八戸三社大祭は、青森県八戸市で7月31日から8月4日の期間に毎年開催される、「日本一の山車祭り」と言われる祭りです。

約300年の歴史と伝統を誇り、国の重要無形民俗文化財に指定されており、2016年12月には、ユネスコ無形文化遺産「山・鉾・屋台行事」へと登録が決定、日本が世界に誇る祭りになりました。

その歴史は古く、起源は1720年(享保5年)に遡ります。凶作に苦しむ八戸の街を憂いた有力者たちは、現在のおがみ神社、当時の法霊大明神に天の恵みと豊作を祈願しました。その結果無事に秋の収穫を迎えることができ、その御威光と神力に感嘆した有力者たちは、八戸藩の許可を得て武士や町人から寄進を募り、神輿を建造、法霊大明神へ奉納します。この神輿が1721年(享保6年)に、現在の長者山新羅神社、当時の長者山三社堂へと渡御したことが、八戸三社大祭の始まりと言われています。

こうして始まったこの祭りは、やがて八戸の豪商などが買い入れ展示していた人形や飾りなどが、神への貢物、そして民を喜ばせる「出し」として参加します。それはやがて「山車」となり、また「神楽」や「虎舞」など民により編成された行列も参加、八戸の安寧や豊作・大漁を祈願する祭礼として大きく発展していきました。

 1884年(明治17年)には長者山新羅神社が参加、またその5年後、1889年(明治22年)には神明宮の行列が参加し、現在の三社大祭の形となりました。この頃から、それまでの同じ人形を「出し」として見せるものから、毎年新しいものを作る風流山車という形へと変化し、今の八戸三社大祭の基礎となりました。

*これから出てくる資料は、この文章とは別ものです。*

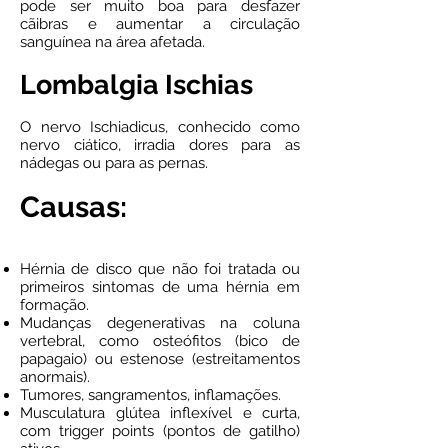
pode ser muito boa para desfazer
cãibras e aumentar a circulação
sanguínea na área afetada.
Lombalgia Ischias
O nervo Ischiadicus, conhecido como
nervo ciático, irradia dores para as
nádegas ou para as pernas.
Causas:
Hérnia de disco que não foi tratada ou
primeiros sintomas de uma hérnia em
formação.
Mudanças degenerativas na coluna
vertebral, como osteófitos (bico de
papagaio) ou estenose (estreitamentos
anormais).
Tumores, sangramentos, inflamações.
Musculatura glútea inflexível e curta,
com trigger points (pontos de gatilho)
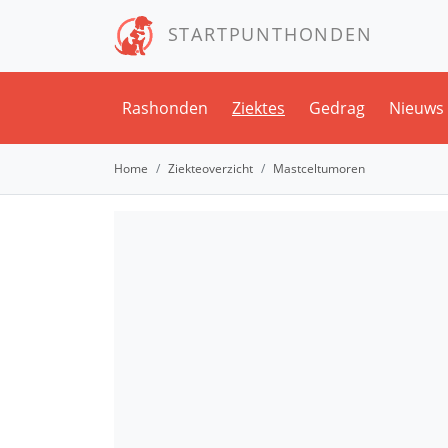
STARTPUNTHONDEN
Rashonden
Ziektes
Gedrag
Nieuws
Home
Ziekteoverzicht
Mastceltumoren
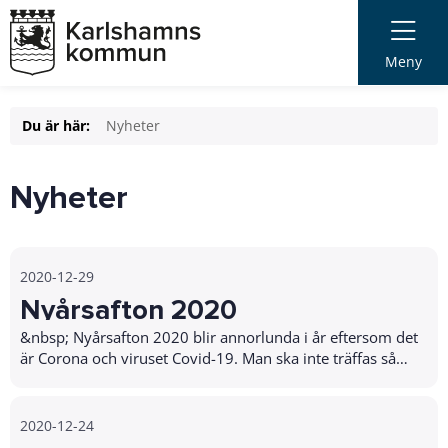
Meny
Du är här:
Nyheter
Nyheter
2020-12-29
Nyårsafton 2020
&nbsp; Nyårsafton 2020 blir annorlunda i år eftersom det
är Corona och viruset Covid-19. Man ska inte träffas så
många och fira nyår och man…
2020-12-24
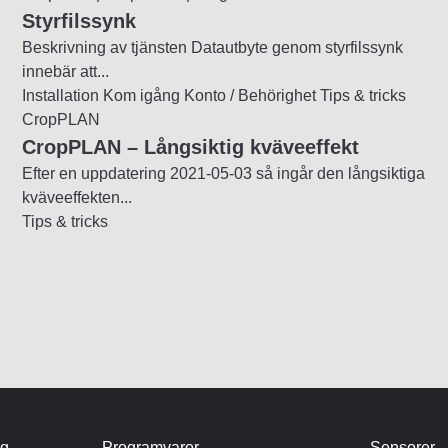
Styrfilssynk
Beskrivning av tjänsten Datautbyte genom styrfilssynk
innebär att...
Installation
Kom igång
Konto / Behörighet
Tips & tricks
CropPLAN
CropPLAN – Långsiktig kväveeffekt
Efter en uppdatering 2021-05-03 så ingår den långsiktiga
kväveeffekten...
Tips & tricks
ng
Programvaror
Sensorer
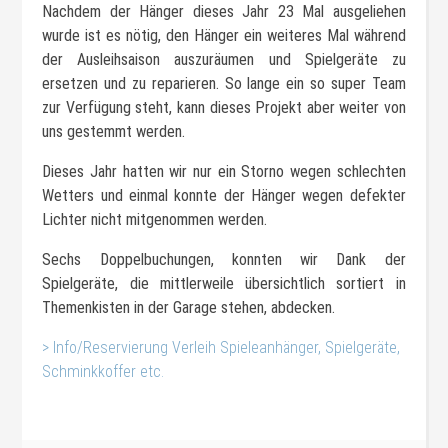
Nachdem der Hänger dieses Jahr 23 Mal ausgeliehen
wurde ist es nötig, den Hänger ein weiteres Mal während
der Ausleihsaison auszuräumen und Spielgeräte zu
ersetzen und zu reparieren. So lange ein so super Team
zur Verfügung steht, kann dieses Projekt aber weiter von
uns gestemmt werden.
Dieses Jahr hatten wir nur ein Storno wegen schlechten
Wetters und einmal konnte der Hänger wegen defekter
Lichter nicht mitgenommen werden.
Sechs Doppelbuchungen, konnten wir Dank der
Spielgeräte, die mittlerweile übersichtlich sortiert in
Themenkisten in der Garage stehen, abdecken.
> Info/Reservierung Verleih Spieleanhänger, Spielgeräte,
Schminkkoffer etc.
#Verleih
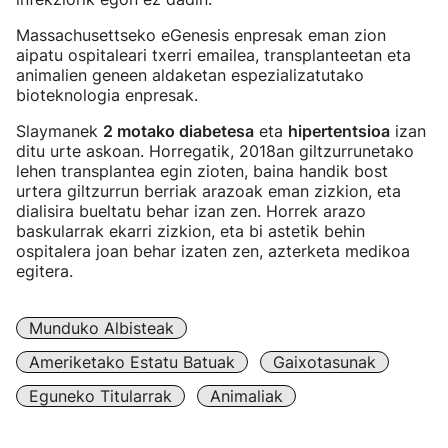
Massachusettseko eGenesis enpresak eman zion
aipatu ospitaleari txerri emailea, transplanteetan eta
animalien geneen aldaketan espezializatutako
bioteknologia enpresak.
Slaymanek
2 motako diabetesa
eta
hipertentsioa
izan
ditu urte askoan. Horregatik, 2018an giltzurrunetako
lehen transplantea egin zioten, baina handik bost
urtera giltzurrun berriak arazoak eman zizkion, eta
dialisira bueltatu behar izan zen. Horrek arazo
baskularrak ekarri zizkion, eta bi astetik behin
ospitalera joan behar izaten zen, azterketa medikoa
egitera.
Munduko Albisteak
Ameriketako Estatu Batuak
Gaixotasunak
Eguneko Titularrak
Animaliak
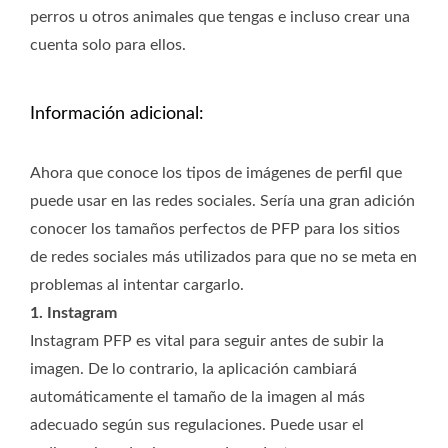
perros u otros animales que tengas e incluso crear una
cuenta solo para ellos.
Información adicional:
Ahora que conoce los tipos de imágenes de perfil que
puede usar en las redes sociales. Sería una gran adición
conocer los tamaños perfectos de PFP para los sitios
de redes sociales más utilizados para que no se meta en
problemas al intentar cargarlo.
1. Instagram
Instagram PFP es vital para seguir antes de subir la
imagen. De lo contrario, la aplicación cambiará
automáticamente el tamaño de la imagen al más
adecuado según sus regulaciones. Puede usar el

 現在の八戸三社大祭は、おとぎ話や歌舞伎、また創作物語などを題材とした27台の山車と、虎舞や駒踊り、華屋台などといった民俗芸能が「附祭」として神輿の渡御をお供し、祭りに華を添え、豪華絢爛なものにしています。

 八戸三社大祭の一番の見どころといえば、神事であることを守り続け、厳かに練り歩くおがみ神社・長者山新羅神社・神明宮による神輿行列が挙げられます。また注目をあつめるのはやはり、各山車組が精魂込めて製作した27台の山車の合同運行です。高さ10m・幅8m・奥行き11mにもなる巨大な山車が通りを埋め尽くし、沿道では大きな感嘆の声と拍手があがります。また夜間合同運行では、きらびやかにライトアップされた山車が幻想的に浮かび上がり、昼とはまたがらりと雰囲気を変え、見るものは目を離せないほどの感動があります。

 例年7月31日~8月4日の5日間の日程で開催される八戸三社大祭の期間は、八戸の街が熱気と興奮の渦に包まれ、毎年105万人から120万人の人手を記録します。

青森ねぶた祭・弘前ねぷたまつり・五所川原立佞武多など、有名な夏祭りが多い祭り大国・青森ですが、それらに全くひけをとらない活気と迫力を誇るお祭り、それが八戸三社大祭です。